Competition for superiority applies to every aspect of every system, including diplomacy, commerce, and emergency response.
Meanwhile, the business of government goes on. Even as Congress and the administration shift their focus to the crisis before them, the legislative sausage-making—that is, the budget process—continues. Here, we can see a different kind of intense competition, as the military services grapple for relevance and funding at the end of an era of plenty.
Budgets will be flat at best for the foreseeable future. Indeed, in the aftermath of the pandemic-fueled financial crisis, that may be overly optimistic. At the same time, each of the military services is busy reinventing itself with an eye toward being capable of waging war with China a decade from now. The Air Force is giving up near-term capacity in tanker, fighter, and close-air-support aircraft to develop future capabilities, including hypersonic missiles and a combat-cloud-like connectivity that will enable everyone in the battlespace to exchange targeting, location, and other data in real time.
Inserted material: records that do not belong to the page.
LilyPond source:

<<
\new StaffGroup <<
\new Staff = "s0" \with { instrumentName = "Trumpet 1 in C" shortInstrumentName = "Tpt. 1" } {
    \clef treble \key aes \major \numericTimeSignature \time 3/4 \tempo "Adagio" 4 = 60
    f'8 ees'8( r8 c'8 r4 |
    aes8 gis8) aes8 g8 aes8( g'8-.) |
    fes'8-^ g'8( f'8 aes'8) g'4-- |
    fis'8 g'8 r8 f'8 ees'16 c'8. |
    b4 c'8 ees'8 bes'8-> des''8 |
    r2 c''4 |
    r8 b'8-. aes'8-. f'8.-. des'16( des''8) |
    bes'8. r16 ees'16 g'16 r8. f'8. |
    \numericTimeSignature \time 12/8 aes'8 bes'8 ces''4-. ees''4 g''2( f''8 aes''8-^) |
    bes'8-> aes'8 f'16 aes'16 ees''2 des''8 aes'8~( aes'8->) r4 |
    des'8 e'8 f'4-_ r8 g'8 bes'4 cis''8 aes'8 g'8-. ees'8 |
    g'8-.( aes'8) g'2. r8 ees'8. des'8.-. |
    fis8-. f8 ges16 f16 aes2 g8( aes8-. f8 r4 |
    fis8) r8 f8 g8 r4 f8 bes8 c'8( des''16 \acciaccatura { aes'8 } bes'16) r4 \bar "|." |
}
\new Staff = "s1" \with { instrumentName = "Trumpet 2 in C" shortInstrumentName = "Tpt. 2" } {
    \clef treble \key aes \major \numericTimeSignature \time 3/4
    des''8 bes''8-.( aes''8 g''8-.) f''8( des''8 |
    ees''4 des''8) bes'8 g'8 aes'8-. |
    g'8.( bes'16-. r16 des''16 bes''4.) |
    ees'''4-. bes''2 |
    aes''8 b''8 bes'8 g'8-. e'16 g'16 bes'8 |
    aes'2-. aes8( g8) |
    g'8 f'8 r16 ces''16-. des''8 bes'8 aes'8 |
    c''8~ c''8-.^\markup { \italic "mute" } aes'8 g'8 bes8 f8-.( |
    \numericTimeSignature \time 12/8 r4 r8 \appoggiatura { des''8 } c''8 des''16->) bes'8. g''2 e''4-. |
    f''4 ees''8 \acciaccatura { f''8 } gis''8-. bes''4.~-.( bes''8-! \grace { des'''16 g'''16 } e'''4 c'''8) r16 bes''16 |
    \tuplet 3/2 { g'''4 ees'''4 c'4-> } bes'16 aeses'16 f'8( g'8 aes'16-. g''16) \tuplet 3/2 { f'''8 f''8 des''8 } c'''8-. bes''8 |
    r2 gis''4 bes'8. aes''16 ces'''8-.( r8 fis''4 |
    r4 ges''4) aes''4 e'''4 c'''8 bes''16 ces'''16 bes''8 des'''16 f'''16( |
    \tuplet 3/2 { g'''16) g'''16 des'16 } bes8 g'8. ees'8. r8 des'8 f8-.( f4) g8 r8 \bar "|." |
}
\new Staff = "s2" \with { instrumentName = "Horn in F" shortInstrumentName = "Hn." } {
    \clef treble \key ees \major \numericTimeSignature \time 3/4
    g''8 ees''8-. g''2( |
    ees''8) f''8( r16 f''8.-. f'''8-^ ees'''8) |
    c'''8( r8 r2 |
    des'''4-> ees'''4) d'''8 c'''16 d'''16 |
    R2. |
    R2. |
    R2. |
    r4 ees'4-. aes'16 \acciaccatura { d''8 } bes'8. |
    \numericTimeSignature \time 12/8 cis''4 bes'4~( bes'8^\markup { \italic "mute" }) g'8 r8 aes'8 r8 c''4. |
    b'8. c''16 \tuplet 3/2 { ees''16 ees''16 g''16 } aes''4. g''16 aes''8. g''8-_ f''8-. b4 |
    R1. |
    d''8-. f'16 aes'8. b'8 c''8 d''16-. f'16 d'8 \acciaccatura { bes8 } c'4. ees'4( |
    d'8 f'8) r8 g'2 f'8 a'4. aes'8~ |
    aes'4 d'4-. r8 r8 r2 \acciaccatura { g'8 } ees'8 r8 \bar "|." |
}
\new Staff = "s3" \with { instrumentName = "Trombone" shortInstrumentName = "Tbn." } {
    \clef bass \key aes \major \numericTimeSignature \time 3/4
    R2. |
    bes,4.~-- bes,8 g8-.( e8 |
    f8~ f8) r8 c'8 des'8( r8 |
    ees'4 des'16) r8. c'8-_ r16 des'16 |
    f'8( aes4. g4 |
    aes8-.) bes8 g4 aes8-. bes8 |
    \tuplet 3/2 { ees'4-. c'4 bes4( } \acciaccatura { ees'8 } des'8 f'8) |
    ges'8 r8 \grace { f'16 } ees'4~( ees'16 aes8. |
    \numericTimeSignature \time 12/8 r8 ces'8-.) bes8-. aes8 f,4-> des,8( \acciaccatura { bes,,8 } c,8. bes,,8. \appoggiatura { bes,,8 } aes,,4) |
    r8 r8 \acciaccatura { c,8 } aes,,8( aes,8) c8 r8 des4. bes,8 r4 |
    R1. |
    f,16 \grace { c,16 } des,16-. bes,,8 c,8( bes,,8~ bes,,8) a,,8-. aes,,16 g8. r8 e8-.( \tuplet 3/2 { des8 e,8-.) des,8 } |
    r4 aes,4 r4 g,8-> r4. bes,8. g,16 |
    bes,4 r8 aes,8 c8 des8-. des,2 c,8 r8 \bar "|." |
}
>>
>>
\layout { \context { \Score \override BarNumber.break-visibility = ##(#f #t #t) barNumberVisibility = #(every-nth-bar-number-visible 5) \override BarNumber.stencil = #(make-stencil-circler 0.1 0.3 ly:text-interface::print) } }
If successful, it will revolutionize warfare by presenting enemies with an overwhelming, complex, and perpetually changing threat picture.
Similarly, each of the services is trying to invent a new future in which its branch of the military is central to a future contest with China. The Army is imagining long-range artillery with a range of 1,000 miles or more—taking aim at target sets traditionally left to the Air Force or Navy. The Navy is rethinking its aircraft carrier battle groups for an age when maneuverable hypersonic weapons could turn those 4.5 acres of floating, sovereign U.S. territory into big, slow targets—or worse, vast, mass graves at the bottom of the sea. The Marine Corps’ plan is to cut back battalions, helicopters, and jump-jets—and dispense with tanks—in favor of new, unmanned aircraft and long-range cruise missile batteries it can deploy from high-speed landing craft.
Logic must prevail. Not every service will be relevant to every fight. Investment must be prioritized to fund capabilities and strategies that will best deliver the needed effects. America will never fight a land war in China; it could not possibly win. China’s strategy is designed to threaten its neighbors and to keep the United States at a distance. Russia’s strategy is similar—it, too, intimidates neighbors and is developing long-range strike capabilities intended to hold U.S. military assets at risk. Both are likewise highly skilled in cyber warfare, recognizing those skills as critical to threatening Western democracies and their powerful modern economies.
More than any other, two U.S. military services are critical to neutralizing such long-range threats and, if necessary, to defeating them. Unique in all the world, the capabilities wrought by the U.S. Air Force and U.S. Space Force are unmatched today. The imperative for the Pentagon and Congress is to ensure that fact remains true in 2030 and beyond.